Composites consist of variables and literals, separated by underscores,
which match any one character. These sequences must match the target string
contiguously; excess material at either end is ignored.

Replacement rules
-----------------

replacement rule	=	"replace ", original string, " = ",
				new string ;

original string		=	? any text ? ;

new string		=	? any text ? ;

Replacement rules allow unconstrained search-and-replace functionality over
patterns before they are compiled, allowing variant patterns to be easily
generated. Typically, the string to be replaced would be a single node
definition, or a POS tag or arc label, or a variable, but this is not
mandated by the language.

Note that replacement works on the raw text of a pattern, so unexpected
whitespace inside a string can prevent a match.

On initially reading an MPL file, the MPL parser builds a pool of pattern
rules (those specified explicitly in the file) and a list of replacement
rules in the order they occur in the file. One by one, each replacement
rule is applied to every pattern in the pool, and any new patterns
generated are added to the pool, so that subsequent replacement rules
operate on them as well as on the original 'seed' set.
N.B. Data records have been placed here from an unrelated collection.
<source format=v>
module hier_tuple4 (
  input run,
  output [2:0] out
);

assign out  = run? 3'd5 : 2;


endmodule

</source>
Thus the order the
replacement rules are declared makes a difference to the ultimate outcome.
Note that a replacement rule can match a pattern in multiple places,
generating a new pattern for each distinct combination of matches.

An example
----------

Consider the following simple MPL file.

# Match rules

match @AGENT = Entity[a-z]{1,2}
match @TARGET = Entity[a-z]{1,2}

# Pattern rules

pattern
VB~~activate
        ( nsubj NN~~@AGENT )
        ( dobj NN~~@TARGET )
end

# Replacement rules

replace VB~~activate = VBZ~~activates

replace NN~~@TARGET = expression ( prep_of NN~~@TARGET )
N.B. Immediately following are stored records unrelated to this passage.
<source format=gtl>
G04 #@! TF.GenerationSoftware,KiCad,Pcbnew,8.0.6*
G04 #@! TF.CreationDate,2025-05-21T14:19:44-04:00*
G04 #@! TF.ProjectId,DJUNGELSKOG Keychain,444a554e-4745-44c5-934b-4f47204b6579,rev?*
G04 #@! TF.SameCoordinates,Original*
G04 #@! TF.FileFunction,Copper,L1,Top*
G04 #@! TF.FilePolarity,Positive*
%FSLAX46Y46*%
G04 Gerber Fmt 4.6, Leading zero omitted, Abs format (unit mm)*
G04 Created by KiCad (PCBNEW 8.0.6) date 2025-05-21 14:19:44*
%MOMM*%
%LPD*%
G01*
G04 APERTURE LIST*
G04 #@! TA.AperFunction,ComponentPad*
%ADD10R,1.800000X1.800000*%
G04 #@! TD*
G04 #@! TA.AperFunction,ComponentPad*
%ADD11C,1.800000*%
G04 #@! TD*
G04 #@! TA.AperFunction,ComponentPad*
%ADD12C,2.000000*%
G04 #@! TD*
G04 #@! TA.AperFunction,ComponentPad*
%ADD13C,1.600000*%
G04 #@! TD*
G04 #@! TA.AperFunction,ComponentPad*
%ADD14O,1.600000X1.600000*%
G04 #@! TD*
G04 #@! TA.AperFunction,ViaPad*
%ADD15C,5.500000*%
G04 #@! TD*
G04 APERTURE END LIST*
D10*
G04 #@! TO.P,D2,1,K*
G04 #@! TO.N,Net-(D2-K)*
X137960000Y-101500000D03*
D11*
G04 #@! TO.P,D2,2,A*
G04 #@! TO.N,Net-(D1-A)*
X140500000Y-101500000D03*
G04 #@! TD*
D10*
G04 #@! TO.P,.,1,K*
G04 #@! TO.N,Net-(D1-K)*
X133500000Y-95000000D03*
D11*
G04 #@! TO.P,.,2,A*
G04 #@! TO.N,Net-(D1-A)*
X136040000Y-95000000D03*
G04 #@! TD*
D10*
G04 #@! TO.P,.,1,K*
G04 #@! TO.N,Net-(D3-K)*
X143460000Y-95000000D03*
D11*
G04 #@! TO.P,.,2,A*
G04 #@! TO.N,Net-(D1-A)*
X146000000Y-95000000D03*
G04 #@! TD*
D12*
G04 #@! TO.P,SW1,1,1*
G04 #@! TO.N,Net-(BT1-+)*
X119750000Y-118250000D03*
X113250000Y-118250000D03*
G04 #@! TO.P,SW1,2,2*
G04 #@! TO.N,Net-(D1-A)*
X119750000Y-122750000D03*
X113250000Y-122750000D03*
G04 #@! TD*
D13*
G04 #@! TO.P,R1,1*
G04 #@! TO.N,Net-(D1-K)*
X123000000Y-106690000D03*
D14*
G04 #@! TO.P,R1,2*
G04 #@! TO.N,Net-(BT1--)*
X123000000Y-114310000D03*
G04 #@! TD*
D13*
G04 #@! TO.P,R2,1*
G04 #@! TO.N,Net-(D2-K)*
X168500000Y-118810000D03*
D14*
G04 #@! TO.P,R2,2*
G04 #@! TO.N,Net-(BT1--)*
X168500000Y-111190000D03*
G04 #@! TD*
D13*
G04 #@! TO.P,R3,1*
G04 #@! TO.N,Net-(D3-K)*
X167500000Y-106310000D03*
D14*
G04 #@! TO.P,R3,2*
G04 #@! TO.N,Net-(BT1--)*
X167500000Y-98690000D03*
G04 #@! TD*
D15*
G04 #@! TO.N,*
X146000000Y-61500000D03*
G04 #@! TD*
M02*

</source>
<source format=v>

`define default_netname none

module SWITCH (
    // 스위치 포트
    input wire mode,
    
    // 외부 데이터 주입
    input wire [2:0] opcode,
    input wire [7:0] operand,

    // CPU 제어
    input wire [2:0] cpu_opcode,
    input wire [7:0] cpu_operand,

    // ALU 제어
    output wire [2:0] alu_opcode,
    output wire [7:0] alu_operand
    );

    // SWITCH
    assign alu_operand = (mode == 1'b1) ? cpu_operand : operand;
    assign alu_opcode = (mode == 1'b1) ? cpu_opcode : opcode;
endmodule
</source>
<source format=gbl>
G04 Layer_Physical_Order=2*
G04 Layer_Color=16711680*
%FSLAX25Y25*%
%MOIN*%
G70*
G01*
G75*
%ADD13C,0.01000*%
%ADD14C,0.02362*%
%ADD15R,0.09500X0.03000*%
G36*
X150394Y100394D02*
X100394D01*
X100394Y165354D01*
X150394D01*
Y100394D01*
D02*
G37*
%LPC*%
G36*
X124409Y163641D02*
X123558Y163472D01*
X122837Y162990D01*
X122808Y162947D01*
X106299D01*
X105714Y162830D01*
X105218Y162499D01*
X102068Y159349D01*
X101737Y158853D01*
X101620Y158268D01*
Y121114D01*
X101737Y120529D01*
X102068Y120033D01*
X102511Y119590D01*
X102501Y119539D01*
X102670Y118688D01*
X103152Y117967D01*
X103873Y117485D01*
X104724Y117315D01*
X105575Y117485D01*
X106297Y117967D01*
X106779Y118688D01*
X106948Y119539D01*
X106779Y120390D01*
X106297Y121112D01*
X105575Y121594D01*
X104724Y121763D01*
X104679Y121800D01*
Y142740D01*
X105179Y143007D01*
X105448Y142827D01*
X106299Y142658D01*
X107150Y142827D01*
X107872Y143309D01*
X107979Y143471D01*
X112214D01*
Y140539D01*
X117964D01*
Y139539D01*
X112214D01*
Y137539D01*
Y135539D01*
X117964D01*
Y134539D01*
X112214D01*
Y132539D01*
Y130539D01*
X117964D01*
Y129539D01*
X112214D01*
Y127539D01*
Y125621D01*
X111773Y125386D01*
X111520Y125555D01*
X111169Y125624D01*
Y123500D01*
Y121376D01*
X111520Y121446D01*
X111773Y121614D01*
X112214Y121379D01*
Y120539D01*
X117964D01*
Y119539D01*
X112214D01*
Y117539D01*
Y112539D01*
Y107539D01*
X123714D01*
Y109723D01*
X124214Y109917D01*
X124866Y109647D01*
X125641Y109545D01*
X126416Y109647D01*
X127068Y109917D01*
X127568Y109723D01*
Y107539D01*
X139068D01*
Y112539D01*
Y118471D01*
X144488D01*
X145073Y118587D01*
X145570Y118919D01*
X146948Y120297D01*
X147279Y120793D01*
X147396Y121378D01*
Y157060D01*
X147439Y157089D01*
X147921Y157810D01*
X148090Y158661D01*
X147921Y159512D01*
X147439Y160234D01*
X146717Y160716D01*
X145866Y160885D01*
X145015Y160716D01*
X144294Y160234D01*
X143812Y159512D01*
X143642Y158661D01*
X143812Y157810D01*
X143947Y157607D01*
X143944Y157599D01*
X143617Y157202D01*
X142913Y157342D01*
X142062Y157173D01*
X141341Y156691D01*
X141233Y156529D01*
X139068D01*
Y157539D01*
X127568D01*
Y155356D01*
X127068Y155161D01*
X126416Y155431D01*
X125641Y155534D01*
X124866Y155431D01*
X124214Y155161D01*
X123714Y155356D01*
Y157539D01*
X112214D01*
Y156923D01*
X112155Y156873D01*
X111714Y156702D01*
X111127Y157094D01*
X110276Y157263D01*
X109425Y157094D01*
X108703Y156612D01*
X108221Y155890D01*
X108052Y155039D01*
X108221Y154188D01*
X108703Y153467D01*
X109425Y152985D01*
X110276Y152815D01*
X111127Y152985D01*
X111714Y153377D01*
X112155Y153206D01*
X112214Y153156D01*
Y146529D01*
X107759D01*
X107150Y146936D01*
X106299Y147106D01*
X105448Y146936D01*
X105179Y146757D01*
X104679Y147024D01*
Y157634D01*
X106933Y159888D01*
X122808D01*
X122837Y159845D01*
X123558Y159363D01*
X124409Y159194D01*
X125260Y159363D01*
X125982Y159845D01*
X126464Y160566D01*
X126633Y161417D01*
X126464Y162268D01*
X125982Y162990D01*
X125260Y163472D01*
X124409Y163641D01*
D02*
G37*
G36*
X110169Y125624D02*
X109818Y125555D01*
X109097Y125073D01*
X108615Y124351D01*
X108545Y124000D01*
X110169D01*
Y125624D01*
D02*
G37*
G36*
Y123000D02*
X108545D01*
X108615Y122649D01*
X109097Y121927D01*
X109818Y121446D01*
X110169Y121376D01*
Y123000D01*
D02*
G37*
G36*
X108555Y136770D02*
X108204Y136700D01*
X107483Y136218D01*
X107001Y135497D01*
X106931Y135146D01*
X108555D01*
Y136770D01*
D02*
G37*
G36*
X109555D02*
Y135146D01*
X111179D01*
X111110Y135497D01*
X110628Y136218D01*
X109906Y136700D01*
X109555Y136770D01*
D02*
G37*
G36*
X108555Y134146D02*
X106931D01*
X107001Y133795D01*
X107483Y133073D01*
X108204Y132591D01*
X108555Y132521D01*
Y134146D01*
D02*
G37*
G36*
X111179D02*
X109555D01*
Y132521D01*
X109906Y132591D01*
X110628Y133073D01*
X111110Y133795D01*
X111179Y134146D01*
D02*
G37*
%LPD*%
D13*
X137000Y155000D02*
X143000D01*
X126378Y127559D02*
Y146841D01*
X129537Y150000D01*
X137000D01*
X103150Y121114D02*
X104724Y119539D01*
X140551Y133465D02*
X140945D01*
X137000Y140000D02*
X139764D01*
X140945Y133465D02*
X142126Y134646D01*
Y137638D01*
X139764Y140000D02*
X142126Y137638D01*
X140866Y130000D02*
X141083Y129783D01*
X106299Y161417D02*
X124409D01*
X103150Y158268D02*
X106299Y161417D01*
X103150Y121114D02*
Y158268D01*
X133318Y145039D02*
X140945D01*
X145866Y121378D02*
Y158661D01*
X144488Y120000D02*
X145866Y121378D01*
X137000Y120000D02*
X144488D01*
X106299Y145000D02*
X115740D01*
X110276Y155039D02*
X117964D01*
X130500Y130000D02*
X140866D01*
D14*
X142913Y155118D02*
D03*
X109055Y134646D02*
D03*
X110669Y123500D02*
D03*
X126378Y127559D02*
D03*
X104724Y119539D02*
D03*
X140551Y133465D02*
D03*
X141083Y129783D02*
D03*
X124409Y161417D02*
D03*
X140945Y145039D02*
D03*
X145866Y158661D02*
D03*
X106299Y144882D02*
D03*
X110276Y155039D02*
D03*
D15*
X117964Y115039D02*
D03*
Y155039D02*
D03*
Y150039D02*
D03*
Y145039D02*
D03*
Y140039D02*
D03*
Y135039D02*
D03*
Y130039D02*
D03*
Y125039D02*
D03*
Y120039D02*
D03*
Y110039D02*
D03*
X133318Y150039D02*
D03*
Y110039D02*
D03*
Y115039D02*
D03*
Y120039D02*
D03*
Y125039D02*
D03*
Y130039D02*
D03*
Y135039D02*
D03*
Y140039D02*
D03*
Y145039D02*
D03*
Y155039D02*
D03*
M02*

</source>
The match rules define regular expressions to identify the agent and target
in the placeholder form 'Entityaa', i.e. any placeholder composed of the
string 'Entity' and two lower-case letters. This is the minimum set of
variables required to retrieve interactions. In the current implementation,
the two variables '@AGENT' and '@TARGET' are treated differently from other
variables, in that their bindings in successfully-matched patterns are
saved and used to generate interactions.

The pattern rule matches just the simple fragment 'Entityaa activate
Entitybb'. The first replacement rule generates another pattern which
matches 'Entityaa activates Entitybb', while the second replaces the whole
target node with a prepositionally-modified noun. This is applied to both
the original pattern and the new one generated by the first replacement
rule, resulting in two new patterns that match 'Entityaa activate
expression of Entitybb' and 'Entityaa activates expression of Entitybb'.